8 – Seed of Dissent

J River Lerner

In California, it is beginning to be poppy season. Threading their way up through cracks in the pavement and gaps in the sidewalks, their teal, tendril-like leaves soak up the spring sun and rain, growing, building. And then they blossom. Their small, cup-like flowers are an indescribable orange — deeper and more golden than neon highlighters, but a million times brighter than anything else. A backlit sugar maple in the second week of its autumn turning comes close, perhaps. But that is a thing of fall, of fading, a last glorious gasp. Poppies have a glossier shine, the vivacity of things in fullness of bloom.

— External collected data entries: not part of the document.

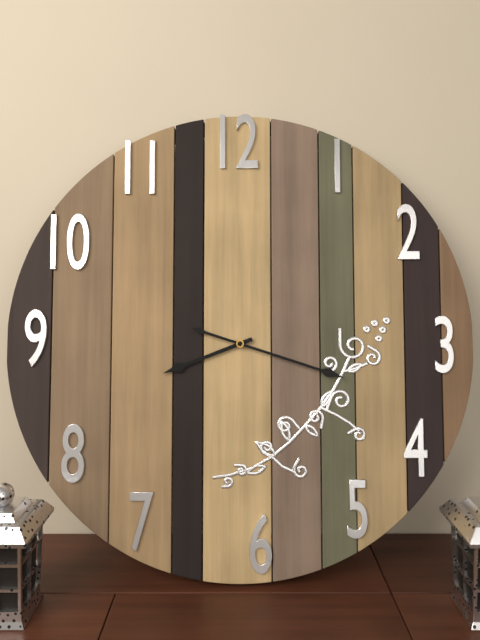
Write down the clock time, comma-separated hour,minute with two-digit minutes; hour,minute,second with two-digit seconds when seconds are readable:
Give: 8,18
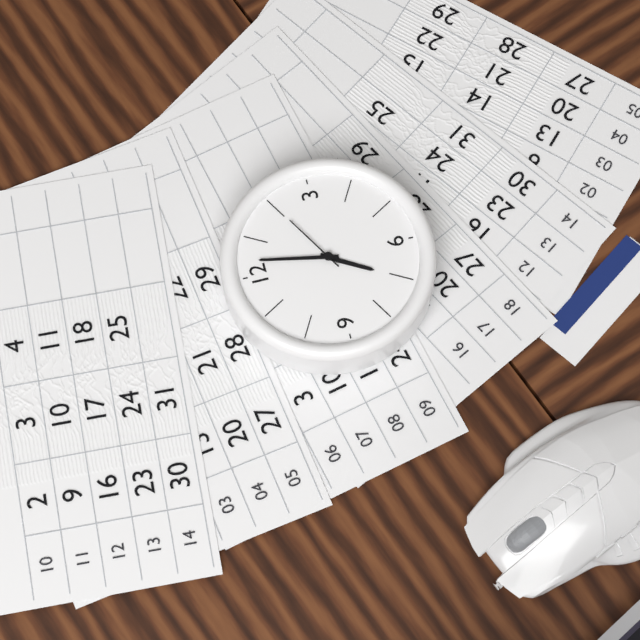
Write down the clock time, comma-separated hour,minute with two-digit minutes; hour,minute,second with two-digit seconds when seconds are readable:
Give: 7,02,10
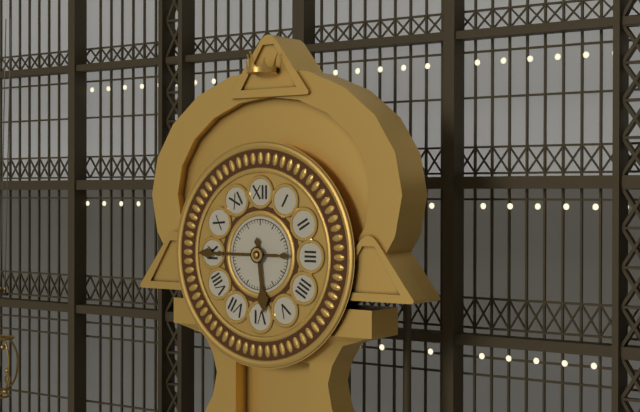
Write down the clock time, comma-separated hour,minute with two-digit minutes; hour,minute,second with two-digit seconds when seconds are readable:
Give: 5,45
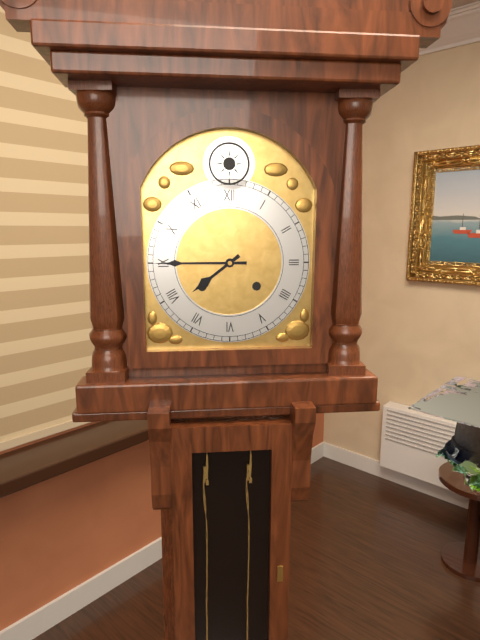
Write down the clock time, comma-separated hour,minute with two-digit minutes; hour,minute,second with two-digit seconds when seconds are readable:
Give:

The poppies grow in groups and clusters, coalitions. A single seed will blossom into a plant with many flowers, but seeds rarely grow alone. And so, in the dirt of abandoned lots and cracks in the cement of the center median, poppies burst forth in great bundles or bushels of bloom. Beckoning the diverse cosmopolitan coalition of pollinators it requires to propagate. Hoping to seed. The poppies are art.

California poppies are perennial plants, in gentle climates. In the rolling foothills of NorCal and the mild coastlines of SoCal, California poppies will regrow each year, creating seeds in these ideal conditions, becoming a thick, brilliant groundcover as new seeds grow to fill in the gaps between the old. On hillsides where poppies thrive and become the dominant vegetation, the entire landscape glows orange, even when seen from a distance. A superbloom.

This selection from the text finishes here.